Hopwood in 1931 had discovered the fossils of three individuals while expeditioning with Louis Leakey in the vicinity of Lake Victoria. The Consul that he selected to use in the name was neither of the ones mentioned above, but another located in the London Zoo. Consul is being used Linnaean-style to symbolize the chimpanzee. Proconsul is therefore "ancestral to the Chimpanzee" in Hopwood's words. He also added africanus as the specific name.

Other fossils discovered later were initially classified as africanus and subsequently reclassified; that is, the total pool of fossils originally considered africanus was split and the fragments lumped with other finds to create a new species. For example, Mary Leakey's famous find of 1948 began as africanus and was split from it to be lumped with Thomas Whitworth's finds of 1951 as heseloni by Alan Walker in 1993. This process creates some confusion for the public, which is told that africanus became heseloni. The finds from Koru and Songhor are still considered africanus. Four species are still defined even though many fossils have jumped species.

The family of Proconsulidae was first proposed by Louis Leakey in 1963, a decade after he and Wilfrid Le Gros Clark had defined africanus, nyanzae and major. It was not immediately accepted but ultimately prevailed.

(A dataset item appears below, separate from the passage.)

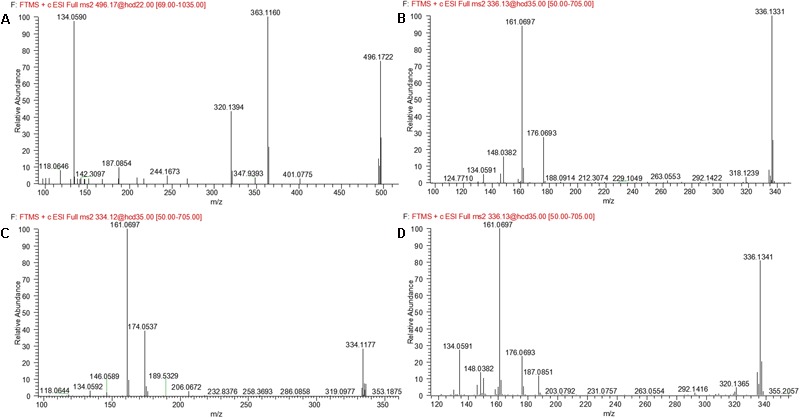
MS2 spectra of M10 (A), M11 (B), M12 (C), and M13 (D).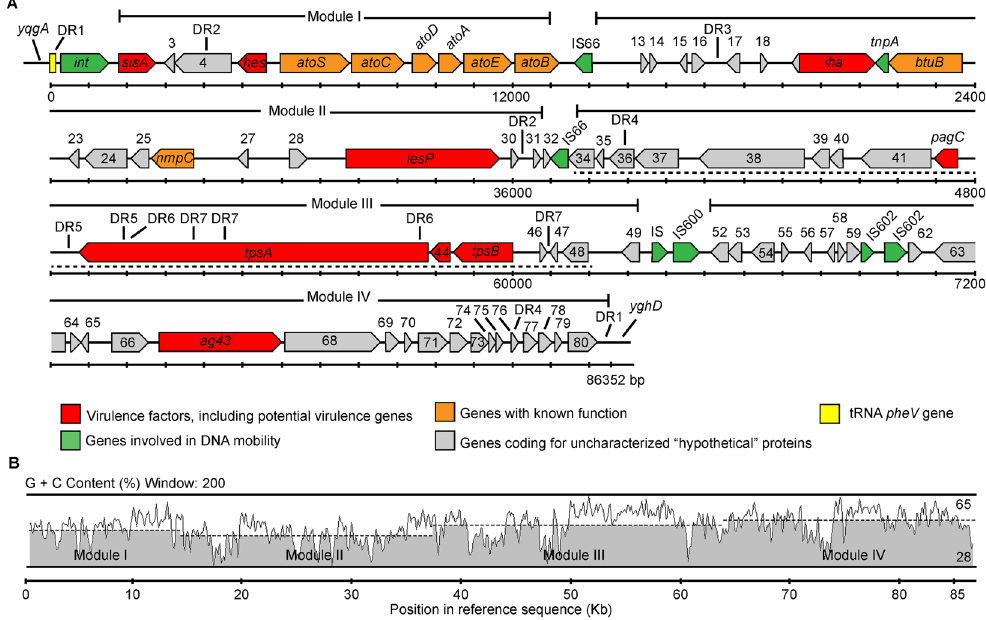
Figure 2. Genetic structure of the Locus of Adherence and Autoaggregation (LAA) pathogenicity island. ( A ) Predicted genes and direction of transcription are represented as block arrows. Open reading frames (ORFs) are color coded according to gene function, as indicated by legend at the bottom. Names of some genes are shown. Features of each ORF are listed in Supplementary Table 3. This DNA region is located between positions 385,984–472,336 bp in the contig #25 (GenBank accession: AFDQ01000026) of the draft genome of the B2F1 strain 56 . This pathogenicity island has a mosaic structure that is organized in modules flanked by IS elements and/or DR sequences. Dotted line, DNA region reported by Shen et al . 17 . ( B ) G + C content of each module: I (48.6%), II (43.8%), III (50.2%) and IV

The history of hominoid classification in the second half of the 20th century is sufficiently complex to warrant a few books itself. Most of the palaeoanthropologists have changed their minds at least once as new fossils have come to light and new observations have been made, and will probably continue to do so. The classifications found in the literature of one decade are not generally the same as those of another. For example, in 1987 Peter Andrews and Lawrence Martin, established palaeontologists, took the point of view that Proconsul is not a hominoid, but is a sister taxon to it.

===Reassigned species===
The species Proconsul heseloni and P. nyanzae have been reclassified in the new genus Ekembo.

== Palaeoecology ==
The landscape inhabited by Proconsul consisted of humid to subhumid forest environments with modest seasonality in precipitation patterns. Analysis of palaeosols from the site of Koru 16, where P. africanus was found, shows that P. africanus inhabited semi-deciduous tropical seasonal forests with a mean annual precipitation (MAP) of approximately 2,000 mm and a mean annual temperature (MAT) exceeding 25°C; additionally, the site also experienced episodic volcanic disturbance.